Our initial concern regarding extracardiac rupture, one of the main reasons to initiate this feasibility study through a hybrid approach, seems unfounded based on the intraoperative estimation of tissue tear after balloon dilatation. Correspondingly, cardiac rupture after PMC is a rare complication, and is usually puncture-related rather than a direct consequence of balloon dilatation [20].

Even in cases of cor triatriatum with favourable anatomical characteristics where percutaneous interventional is feasible, the long-term patency remains unclear, with 15 months as the longest reported follow-up period (Table 2). In addition, we assume a publication bias towards reporting successful cases is present. Moreover, surgical repair of cor triatriatum, consisting of total resection of the membrane, is usually a simple and straightforward procedure. Although the use of extracorporeal circulation and cardioplegic arrest of the heart is needed, it can be performed with minimal mortality and morbidity. In the largest surgical series available [4] with 66 patients, no mortality was noted in cases operated after 1970, and no surgical reintervention was needed after a median follow-up of 5.4 years. These results should serve as a benchmark for comparison for any other intervention.

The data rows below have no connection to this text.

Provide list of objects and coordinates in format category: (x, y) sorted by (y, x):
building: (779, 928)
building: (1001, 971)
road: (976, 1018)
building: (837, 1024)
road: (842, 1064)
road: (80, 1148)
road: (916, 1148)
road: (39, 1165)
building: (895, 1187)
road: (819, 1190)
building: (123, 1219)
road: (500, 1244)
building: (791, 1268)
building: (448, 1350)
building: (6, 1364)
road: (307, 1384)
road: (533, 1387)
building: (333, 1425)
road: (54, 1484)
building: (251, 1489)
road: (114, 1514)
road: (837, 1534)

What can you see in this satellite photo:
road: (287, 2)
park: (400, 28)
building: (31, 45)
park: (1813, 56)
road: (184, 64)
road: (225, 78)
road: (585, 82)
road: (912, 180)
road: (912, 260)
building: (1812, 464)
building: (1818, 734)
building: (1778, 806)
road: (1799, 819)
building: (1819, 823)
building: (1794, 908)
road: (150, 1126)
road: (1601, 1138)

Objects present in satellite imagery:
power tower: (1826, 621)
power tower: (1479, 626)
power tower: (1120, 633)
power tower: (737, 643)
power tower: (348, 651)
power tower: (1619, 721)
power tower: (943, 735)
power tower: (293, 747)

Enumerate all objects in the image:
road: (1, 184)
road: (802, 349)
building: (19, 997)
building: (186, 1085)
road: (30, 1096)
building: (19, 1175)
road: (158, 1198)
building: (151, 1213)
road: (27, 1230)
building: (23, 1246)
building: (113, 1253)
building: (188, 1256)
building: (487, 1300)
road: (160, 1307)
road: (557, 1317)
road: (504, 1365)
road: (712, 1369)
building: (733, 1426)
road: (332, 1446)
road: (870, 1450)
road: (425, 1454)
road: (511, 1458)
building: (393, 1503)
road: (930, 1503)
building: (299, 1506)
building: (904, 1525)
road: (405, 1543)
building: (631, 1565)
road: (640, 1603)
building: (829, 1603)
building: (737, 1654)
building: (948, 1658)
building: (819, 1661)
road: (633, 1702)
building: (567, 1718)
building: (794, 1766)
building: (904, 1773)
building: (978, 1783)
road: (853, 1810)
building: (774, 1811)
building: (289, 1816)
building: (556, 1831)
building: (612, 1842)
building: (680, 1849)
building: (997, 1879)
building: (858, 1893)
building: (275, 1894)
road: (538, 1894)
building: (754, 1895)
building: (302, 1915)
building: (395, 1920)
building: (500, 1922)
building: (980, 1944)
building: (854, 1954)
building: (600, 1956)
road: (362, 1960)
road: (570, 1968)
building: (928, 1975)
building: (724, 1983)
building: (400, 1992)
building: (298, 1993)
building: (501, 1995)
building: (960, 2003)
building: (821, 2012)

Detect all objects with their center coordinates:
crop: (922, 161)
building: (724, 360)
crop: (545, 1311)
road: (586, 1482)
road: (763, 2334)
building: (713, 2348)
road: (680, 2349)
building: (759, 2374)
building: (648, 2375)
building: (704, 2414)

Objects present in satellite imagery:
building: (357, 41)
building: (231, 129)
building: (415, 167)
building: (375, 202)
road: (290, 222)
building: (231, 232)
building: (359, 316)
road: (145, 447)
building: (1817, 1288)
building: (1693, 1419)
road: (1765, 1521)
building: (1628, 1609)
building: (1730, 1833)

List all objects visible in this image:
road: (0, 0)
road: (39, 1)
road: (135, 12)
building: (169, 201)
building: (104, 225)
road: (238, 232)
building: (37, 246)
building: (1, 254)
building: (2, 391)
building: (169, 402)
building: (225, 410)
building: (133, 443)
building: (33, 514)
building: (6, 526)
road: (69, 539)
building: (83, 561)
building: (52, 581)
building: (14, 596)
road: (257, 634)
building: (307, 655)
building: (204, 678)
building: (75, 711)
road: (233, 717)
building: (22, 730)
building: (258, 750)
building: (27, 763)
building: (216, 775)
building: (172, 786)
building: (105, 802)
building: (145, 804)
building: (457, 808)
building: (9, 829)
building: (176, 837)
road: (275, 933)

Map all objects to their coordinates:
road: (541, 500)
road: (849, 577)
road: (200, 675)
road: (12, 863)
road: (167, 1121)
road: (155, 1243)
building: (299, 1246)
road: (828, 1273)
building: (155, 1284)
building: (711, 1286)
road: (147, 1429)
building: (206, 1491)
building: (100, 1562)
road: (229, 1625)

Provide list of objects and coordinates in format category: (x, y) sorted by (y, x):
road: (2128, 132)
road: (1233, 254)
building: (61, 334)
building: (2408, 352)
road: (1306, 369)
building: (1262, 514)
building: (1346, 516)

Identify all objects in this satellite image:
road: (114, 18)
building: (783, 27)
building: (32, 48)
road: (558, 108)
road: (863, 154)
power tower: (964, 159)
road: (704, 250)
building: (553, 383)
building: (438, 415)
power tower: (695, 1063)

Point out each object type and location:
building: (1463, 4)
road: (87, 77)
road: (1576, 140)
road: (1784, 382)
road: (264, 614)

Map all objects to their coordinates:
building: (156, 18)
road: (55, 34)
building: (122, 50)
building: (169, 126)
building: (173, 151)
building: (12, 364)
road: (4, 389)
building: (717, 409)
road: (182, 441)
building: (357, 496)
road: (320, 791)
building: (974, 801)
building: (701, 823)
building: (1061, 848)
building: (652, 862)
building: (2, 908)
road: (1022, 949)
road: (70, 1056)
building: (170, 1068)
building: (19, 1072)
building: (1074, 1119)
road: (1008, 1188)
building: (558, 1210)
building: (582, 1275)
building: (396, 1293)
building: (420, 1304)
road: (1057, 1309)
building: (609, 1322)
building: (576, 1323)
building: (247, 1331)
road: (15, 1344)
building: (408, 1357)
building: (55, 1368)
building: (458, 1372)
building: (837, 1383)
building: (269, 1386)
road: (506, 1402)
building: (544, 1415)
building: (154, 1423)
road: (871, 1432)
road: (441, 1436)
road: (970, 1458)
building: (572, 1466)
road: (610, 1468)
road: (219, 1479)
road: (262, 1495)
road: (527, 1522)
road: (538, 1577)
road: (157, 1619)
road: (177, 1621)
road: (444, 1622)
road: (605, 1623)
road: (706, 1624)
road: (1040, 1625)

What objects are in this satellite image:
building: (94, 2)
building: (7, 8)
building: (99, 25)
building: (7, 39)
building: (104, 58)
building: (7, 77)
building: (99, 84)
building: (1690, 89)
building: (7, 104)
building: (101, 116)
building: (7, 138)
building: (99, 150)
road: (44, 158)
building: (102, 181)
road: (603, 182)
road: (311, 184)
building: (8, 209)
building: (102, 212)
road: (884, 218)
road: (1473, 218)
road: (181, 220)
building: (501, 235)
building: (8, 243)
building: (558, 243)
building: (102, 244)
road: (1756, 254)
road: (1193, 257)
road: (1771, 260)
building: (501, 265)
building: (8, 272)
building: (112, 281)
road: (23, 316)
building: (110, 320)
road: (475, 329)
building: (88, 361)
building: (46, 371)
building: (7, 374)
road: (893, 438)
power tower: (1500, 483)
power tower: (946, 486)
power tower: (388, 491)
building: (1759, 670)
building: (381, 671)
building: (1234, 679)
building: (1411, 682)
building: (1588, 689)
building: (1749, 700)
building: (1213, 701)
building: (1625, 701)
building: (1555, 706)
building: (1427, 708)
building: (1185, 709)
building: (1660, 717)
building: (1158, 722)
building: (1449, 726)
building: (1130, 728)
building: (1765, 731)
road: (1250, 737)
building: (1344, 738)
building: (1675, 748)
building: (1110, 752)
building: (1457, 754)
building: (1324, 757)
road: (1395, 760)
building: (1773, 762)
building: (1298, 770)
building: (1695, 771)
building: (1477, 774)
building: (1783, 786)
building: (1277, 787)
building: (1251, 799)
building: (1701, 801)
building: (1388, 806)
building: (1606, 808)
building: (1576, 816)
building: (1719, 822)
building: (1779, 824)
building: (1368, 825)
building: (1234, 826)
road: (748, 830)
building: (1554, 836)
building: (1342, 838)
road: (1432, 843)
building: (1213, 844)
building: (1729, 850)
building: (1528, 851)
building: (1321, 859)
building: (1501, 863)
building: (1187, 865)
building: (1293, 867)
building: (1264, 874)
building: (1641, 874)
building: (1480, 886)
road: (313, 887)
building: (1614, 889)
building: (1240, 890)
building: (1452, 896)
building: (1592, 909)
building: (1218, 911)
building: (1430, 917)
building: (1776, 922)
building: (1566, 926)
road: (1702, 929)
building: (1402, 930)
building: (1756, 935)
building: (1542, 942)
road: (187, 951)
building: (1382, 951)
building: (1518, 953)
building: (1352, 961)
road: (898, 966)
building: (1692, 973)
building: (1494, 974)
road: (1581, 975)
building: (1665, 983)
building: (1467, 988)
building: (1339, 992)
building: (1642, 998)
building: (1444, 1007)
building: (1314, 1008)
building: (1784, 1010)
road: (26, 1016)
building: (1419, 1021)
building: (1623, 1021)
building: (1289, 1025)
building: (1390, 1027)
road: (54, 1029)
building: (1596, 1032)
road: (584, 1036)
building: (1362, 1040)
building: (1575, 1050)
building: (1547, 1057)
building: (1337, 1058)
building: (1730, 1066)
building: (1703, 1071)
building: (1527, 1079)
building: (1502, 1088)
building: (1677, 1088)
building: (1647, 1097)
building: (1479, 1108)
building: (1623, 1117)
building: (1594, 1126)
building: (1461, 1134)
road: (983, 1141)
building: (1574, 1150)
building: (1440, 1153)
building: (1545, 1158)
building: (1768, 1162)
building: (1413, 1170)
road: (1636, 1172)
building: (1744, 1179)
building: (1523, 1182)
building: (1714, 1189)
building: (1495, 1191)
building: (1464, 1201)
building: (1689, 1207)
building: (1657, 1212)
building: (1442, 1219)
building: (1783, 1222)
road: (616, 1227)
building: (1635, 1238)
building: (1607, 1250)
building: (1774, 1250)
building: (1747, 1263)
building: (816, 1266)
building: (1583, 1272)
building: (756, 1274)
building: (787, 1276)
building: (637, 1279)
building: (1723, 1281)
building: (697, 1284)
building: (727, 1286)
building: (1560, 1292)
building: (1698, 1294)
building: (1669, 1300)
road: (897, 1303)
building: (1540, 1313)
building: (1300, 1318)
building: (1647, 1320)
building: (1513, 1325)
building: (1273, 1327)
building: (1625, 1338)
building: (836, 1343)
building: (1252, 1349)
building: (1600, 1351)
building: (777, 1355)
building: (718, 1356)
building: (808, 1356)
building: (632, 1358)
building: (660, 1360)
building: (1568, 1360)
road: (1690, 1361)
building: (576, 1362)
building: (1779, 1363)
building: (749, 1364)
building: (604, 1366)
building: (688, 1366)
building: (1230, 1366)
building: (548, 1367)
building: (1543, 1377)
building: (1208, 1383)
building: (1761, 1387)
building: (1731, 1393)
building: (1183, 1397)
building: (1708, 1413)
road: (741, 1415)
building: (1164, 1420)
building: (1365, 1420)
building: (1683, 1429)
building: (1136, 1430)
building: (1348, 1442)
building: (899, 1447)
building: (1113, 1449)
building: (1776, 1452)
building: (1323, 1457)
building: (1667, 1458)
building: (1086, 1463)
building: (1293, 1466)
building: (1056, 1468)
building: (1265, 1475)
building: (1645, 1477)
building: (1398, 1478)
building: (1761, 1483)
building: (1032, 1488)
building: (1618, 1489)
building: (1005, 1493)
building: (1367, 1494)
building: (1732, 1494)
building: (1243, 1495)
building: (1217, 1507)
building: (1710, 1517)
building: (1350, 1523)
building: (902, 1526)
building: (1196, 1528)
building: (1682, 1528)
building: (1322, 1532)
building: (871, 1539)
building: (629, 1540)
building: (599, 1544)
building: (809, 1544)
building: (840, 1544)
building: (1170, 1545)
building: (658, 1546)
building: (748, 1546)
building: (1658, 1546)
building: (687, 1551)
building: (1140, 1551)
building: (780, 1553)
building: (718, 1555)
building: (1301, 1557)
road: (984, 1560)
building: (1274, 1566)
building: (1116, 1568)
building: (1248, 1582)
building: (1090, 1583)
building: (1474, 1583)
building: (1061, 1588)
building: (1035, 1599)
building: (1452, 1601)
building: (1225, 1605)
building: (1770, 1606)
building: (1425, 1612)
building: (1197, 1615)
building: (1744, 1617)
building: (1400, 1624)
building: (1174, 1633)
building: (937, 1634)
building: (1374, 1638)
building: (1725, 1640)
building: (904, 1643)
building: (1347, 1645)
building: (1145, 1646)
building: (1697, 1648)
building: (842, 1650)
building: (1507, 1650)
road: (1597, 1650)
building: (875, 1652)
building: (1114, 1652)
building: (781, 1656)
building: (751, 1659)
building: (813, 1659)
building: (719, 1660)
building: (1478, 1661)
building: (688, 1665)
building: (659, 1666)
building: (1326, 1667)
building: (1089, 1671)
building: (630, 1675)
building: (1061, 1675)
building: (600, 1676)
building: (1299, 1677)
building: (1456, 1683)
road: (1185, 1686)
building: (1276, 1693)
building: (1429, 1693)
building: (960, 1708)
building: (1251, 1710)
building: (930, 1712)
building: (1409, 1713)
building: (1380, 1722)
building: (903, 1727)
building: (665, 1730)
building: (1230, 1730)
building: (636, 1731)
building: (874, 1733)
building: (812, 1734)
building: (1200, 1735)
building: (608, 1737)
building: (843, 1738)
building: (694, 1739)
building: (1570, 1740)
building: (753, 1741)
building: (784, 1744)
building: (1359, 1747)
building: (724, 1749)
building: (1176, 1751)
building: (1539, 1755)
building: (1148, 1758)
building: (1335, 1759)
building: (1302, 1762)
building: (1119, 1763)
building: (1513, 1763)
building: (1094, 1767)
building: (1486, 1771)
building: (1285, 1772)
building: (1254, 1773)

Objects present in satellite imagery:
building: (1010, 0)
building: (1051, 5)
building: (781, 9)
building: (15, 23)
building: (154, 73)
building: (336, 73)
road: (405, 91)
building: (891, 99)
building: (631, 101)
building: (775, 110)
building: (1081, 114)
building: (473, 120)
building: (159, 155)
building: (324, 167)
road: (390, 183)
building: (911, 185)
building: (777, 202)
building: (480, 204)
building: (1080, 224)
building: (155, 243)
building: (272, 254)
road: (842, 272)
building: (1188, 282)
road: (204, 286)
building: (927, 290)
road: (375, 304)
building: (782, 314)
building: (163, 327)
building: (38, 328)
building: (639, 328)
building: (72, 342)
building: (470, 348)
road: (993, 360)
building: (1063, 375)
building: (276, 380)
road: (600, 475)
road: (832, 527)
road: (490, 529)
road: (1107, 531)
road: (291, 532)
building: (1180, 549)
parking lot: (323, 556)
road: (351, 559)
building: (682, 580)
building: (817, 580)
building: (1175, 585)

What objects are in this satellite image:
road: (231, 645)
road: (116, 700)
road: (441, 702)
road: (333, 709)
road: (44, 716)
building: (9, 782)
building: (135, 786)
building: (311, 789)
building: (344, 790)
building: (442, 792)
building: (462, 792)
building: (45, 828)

Then what is the role of cathether-based interventional strategies for cor triatriatum? In selected patients who are acutely presented with heart failure and are at that time unfit for surgery, percutaneous interventions could be important as a bridge to definite operative therapy [10], or even as definitive treatment [13], both in pediatric [10] and adult cases [13]. Additionally, when cor triatriatum is diagnosed during pregnancy, a percutaneous strategy might be useful when the anatomical variant is compatible, as cardiac surgery and cardiopulmonary bypass increase maternal and fetal risks. In elective cases of isolated cor triatriatum with favorable anatomical characteristics, the option of a percutaneous intervention can be discussed with the patient as an experimental alternative, or in the setting of a comparative study. These cases should be centralized in high-volume percutaneous intervention centers, preferably with extensive experience in PMC, and should be reported in an international registry for research and educational purposes.

In conclusion, the concept of percutaneous cathether-based interventional treatment strategies for cor triatriatum in the adult is sound and should be technically feasible. However, several anatomical characteristics should be considered to predict technical success, such as the location of the membrane, the degree of PV stenosis, the extent of calcification, and the presence of other (congenital) cardiovascular abnormalities. Furthermore, long-term efficacy of this therapy remains to be confirmed. As such, surgical treatment of cor triatriatum remains the mainstay of treatment in adult patients, especially when other cardiovascular anomalies are present which require surgical correction.

Consent

Written informed consent was obtained from both patients for publication of this Case report and any accompanying images. A copy of the written consent is available for review by the Editor of this journal.